Mr. Lozano-Morales pled guilty to illegal reentry after deportation in violation of 8 U.S.C. §1326(a)(1), (2), and (b)(2). He filed a motion for a downward departure based on cultural assimilation, delay in prosecution, and family ties and responsibilities. The district court denied his motion and sentenced him at 57 months imprisonment, the bottom of the guideline range. Mr. Lozano-Morales appealed and we held that (1) he waived his separation of powers claim by pleading guilty (i.e., his argument that the prosecutor usurped the district court's sentencing power by delaying his federal prosecution until the completion of his state sentence, thereby preventing the district court from sentencing him concurrently), and (2) we lacked jurisdiction to review the district court's discretionary decision to deny his motion for downward departure on the ground that his circumstances did not warrant the departure. See United States v. Lozano-Morales, No. 03-2163, 2004 WL 2677687 (10th Cir. Nov. 24, 2004). Mr. Lozano-Morales petitioned the Supreme Court for a writ of certiorari, which was granted. The Court vacated our judgment and remanded the case to us for further consideration in light of United States v. Booker, 125 S.Ct. 738 (2005).
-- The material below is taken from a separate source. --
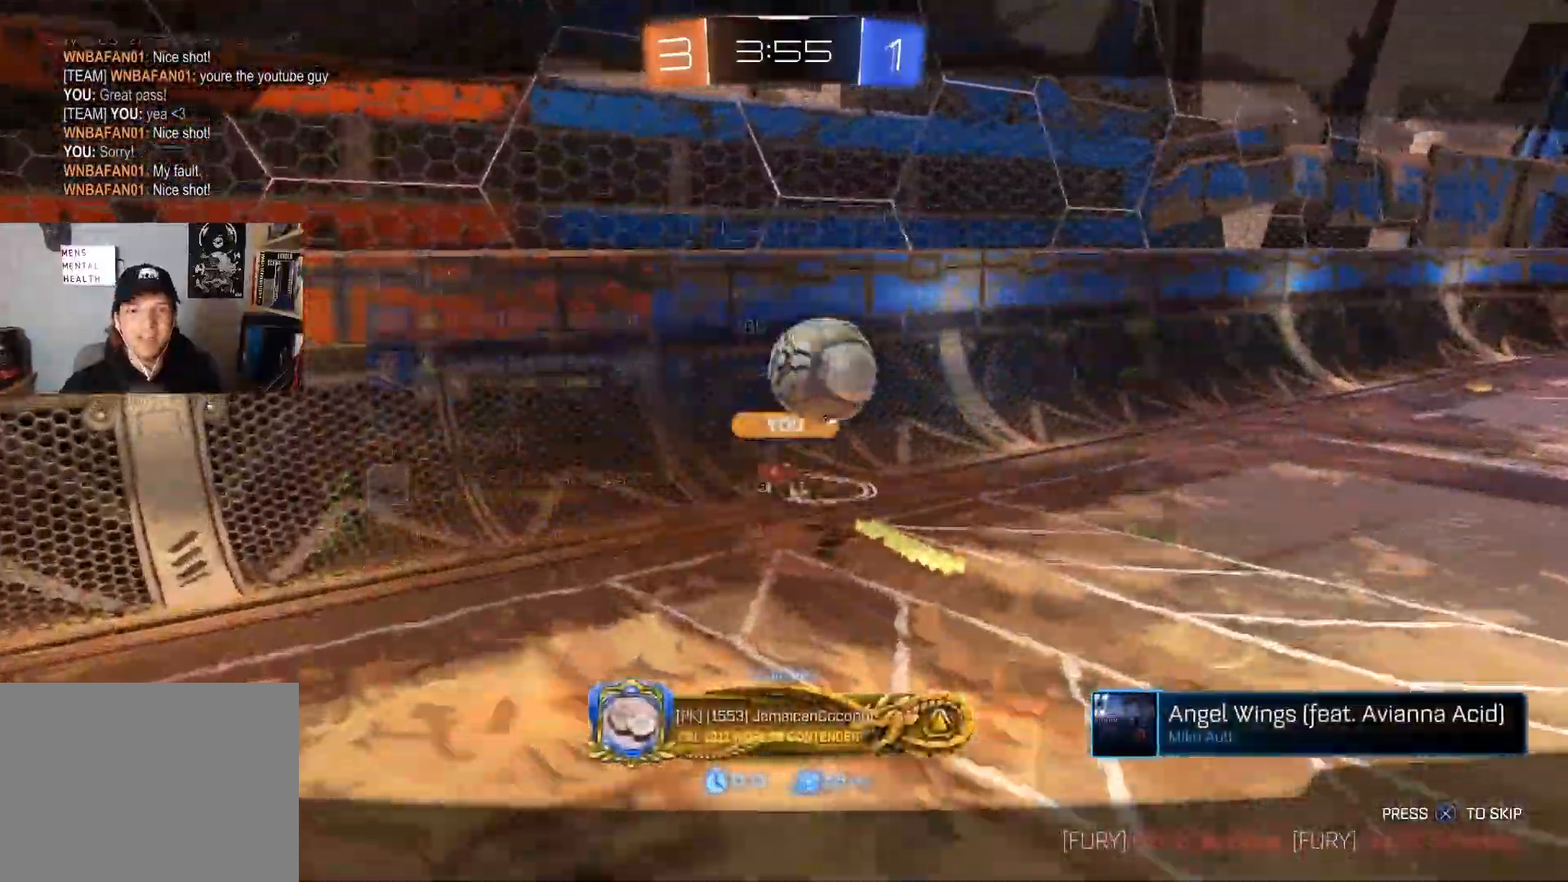
{"buttons": ["R3"], "left_stick": "center", "right_stick": "center", "events": [[417, "R3", "down"]]}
For the following reasons, we reinstate our prior decision and affirm Mr. Lozano-Morales' sentence.
As we held in United States v. Sierra-Castillo, our lack of jurisdiction to review a district court's discretionary decision not to depart downward is not impacted by Booker:
Booker excised the statutory provision of the Sentencing Reform Act providing for the standard of review of sentences on appeal, 18 U.S.C. § 3742(e), but left intact the section providing for appellate review of sentences, 18 U.S.C. § 3742(a). See Booker,125 S. Ct. at 765 (noting that § 3742(a) continues to provide for appellate review of Guidelines sentences). Pursuant to § 3742(a), this court therefore continues to have the same jurisdiction to review Guidelines sentences as it had before the Supreme Court's decision in Booker. See Doe, 398 F.3d at 1256; see also United States v. Ruiz-Alonso, 397 F.3d 815, 817 (9th Cir.2005) (applying § 3742(b)).
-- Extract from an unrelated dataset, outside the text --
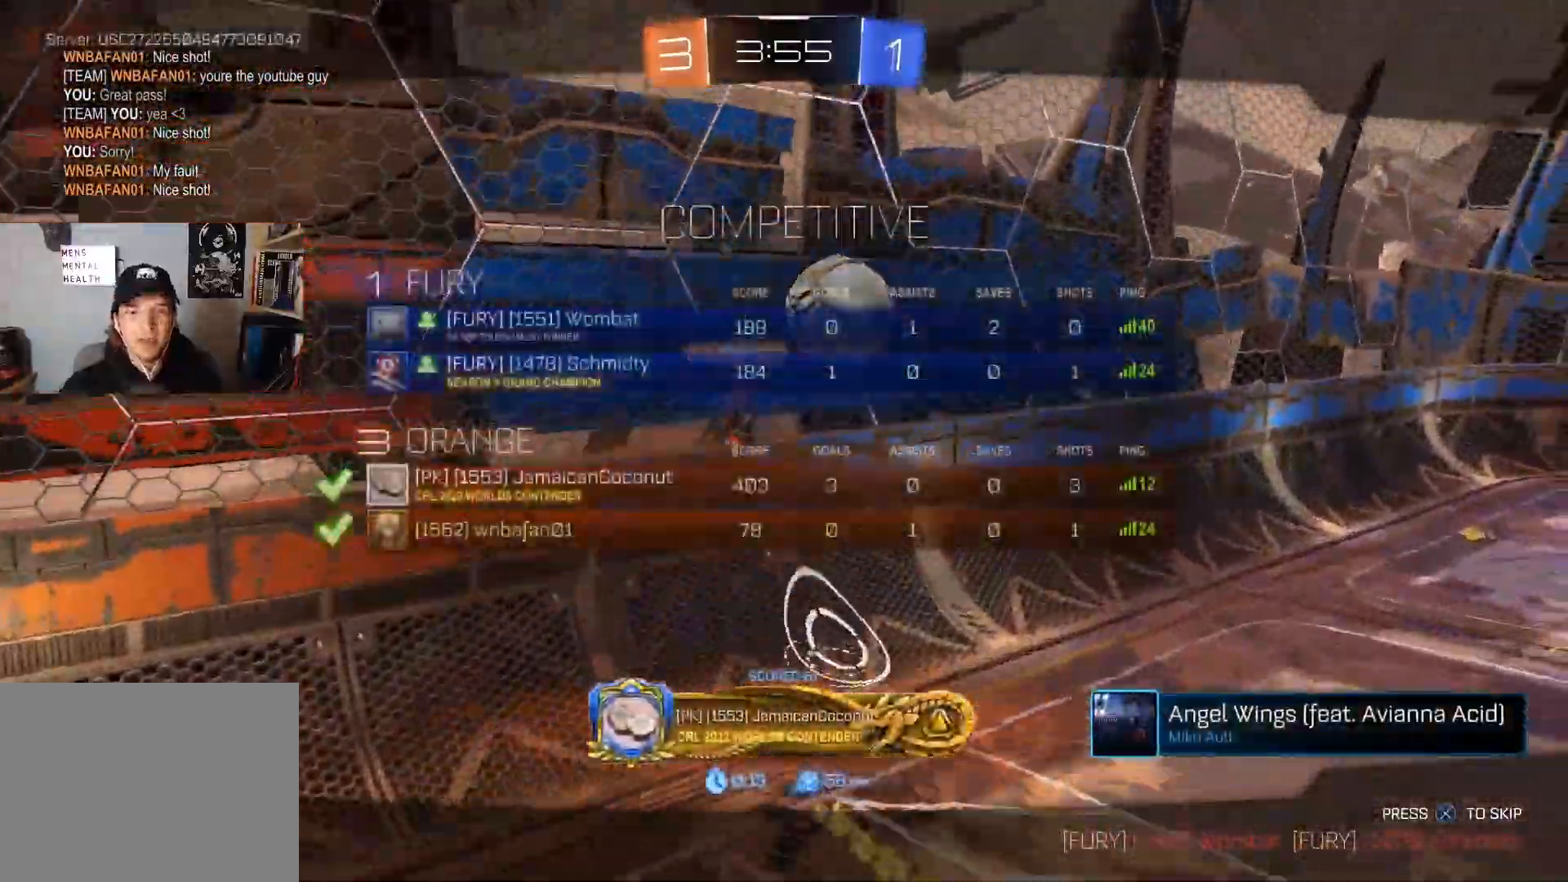
{"buttons": ["R3"], "left_stick": "center", "right_stick": "center", "events": []}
405 F.3d 932, 936 n.3 (10th Cir. 2005). In other words, Booker notwithstanding, we still lack jurisdiction to review a district court's discretionary decision to deny a motion for a downward departure on the ground that a defendant's circumstances do not warrant the departure. Id. at 936. Moreover, the discretionary decision not to depart downward does not involve judicial fact finding that offends the Sixth Amendment.(1)
Nevertheless, we do review Mr. Lozano-Morales' sentence in light of Booker's remedial holding. Mr. Lozano-Morales did not raise United States v. Blakely, 124 S.Ct. 2531 (2004), or Booker in the district court or in his initial appeal. Thus, we review the district court's mandatory application of the guidelines for plain error. Sierra-Castillo, 405 F.3d at 941. Although Mr. Lozano-Morales was sentenced at the bottom of the guidelines range, he does not satisfy the fourth prong of plain error review because "his sentence is consistent with [the] national norm and there is no record evidence to support a lower sentence." United States v. Gonzalez-Huerth, 403 F.3d 727, 738-39 (10th Cir. 2005).
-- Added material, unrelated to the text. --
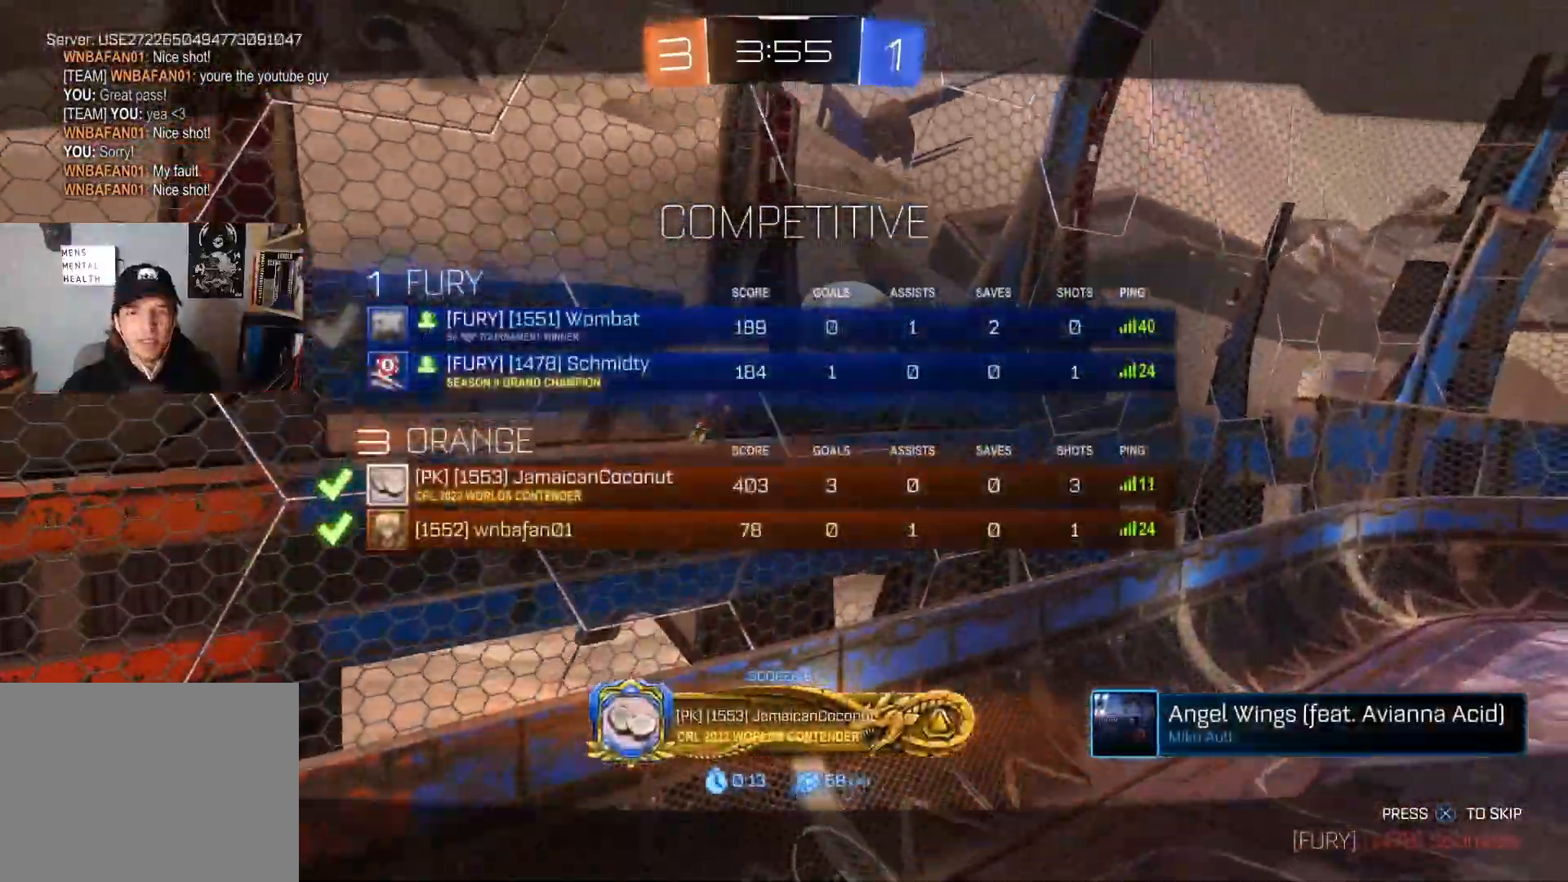
{"buttons": ["CROSS"], "left_stick": "center", "right_stick": "center", "events": [[233, "R3", "up"], [500, "CROSS", "down"]]}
Accordingly, we REINSTATE our prior decision holding that we lack jurisdiction over the two issues Mr. Lozano-Morales initially raised on appeal. The sentence imposed by the district court remains undisturbed.
Entered by the Court:
Terrence L. O'Brien
United States Circuit Judge
*. This order and judgment is not binding precedent except under the doctrines of law of the case, res judicata and collateral estoppel. The court generally disfavors the citation of orders and judgments; nevertheless, an order and judgment may be cited under the terms and conditions of 10th Cir. R. 36.3.
1. Mr. Lozano-Morales' base offense level was increased by sixteen levels pursuant to USSG § 2L1.2(b)(1)(A)(ii) because he was previously deported after a conviction for a crime of violence. This enhancement does not implicate the Sixth Amendment because the rule announced in Booker specifically excludes from its application the fact of a prior conviction. Booker, 125 S.Ct. at 755-56; Sierra-Castillo, 405 F.3d at 941 (finding non-constitutional Booker error where defendant's base offense level was increased sixteen levels under crime of violence provision of USSG 2L1.2(b)(1)(A)(ii)); United States v. Trujillo-Terrazas, 405 F.3d 814, 817-18 (10th Cir. 2005) (same). See also United States v. Moore, 401 F.3d 1220, 1221 (10th Cir. 2005) (holding Booker does not require the government to charge in the indictment or prove beyond a reasonable doubt either the existence of a prior conviction or its classification as a violent felony under the Armed Career Criminal Act).